Record extracts
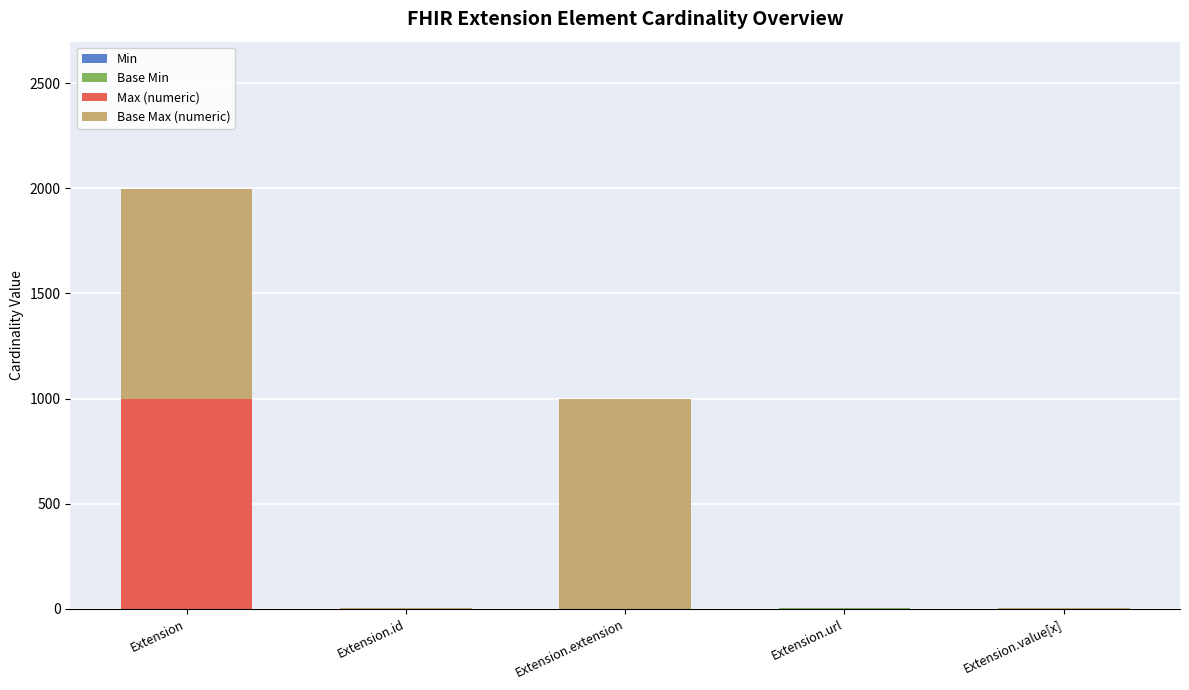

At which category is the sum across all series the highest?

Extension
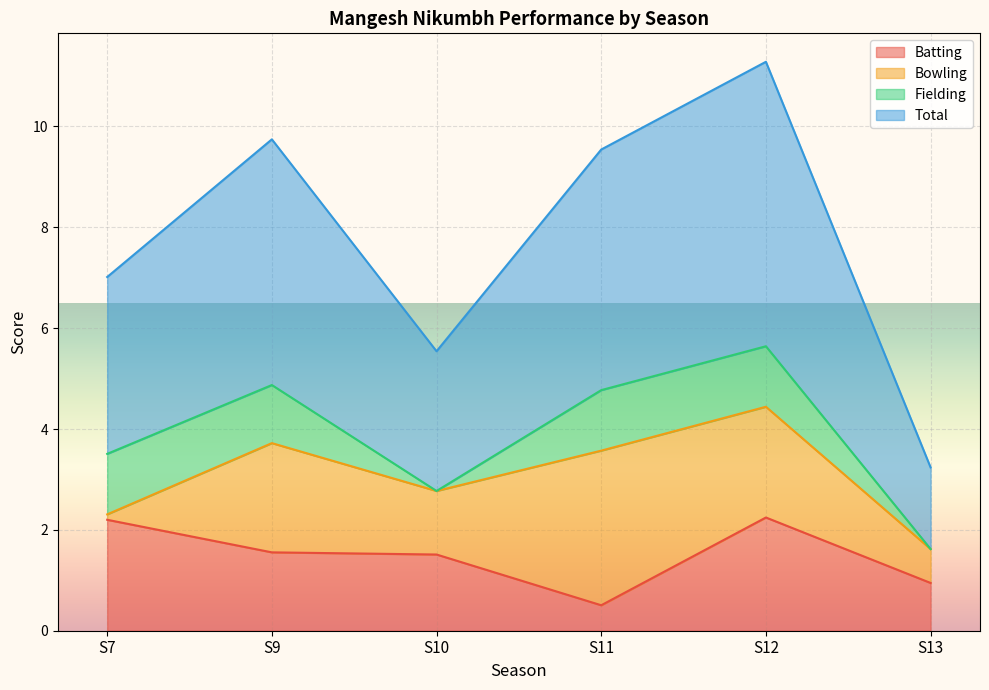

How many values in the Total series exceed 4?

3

Action item
Rewrite all of the rows with "series" swapped for "datasets" and everything else unchanged. Omit the pictures.

Solution
At which category is the sum across all datasets the highest?

Extension

How many values in the Total datasets exceed 4?

3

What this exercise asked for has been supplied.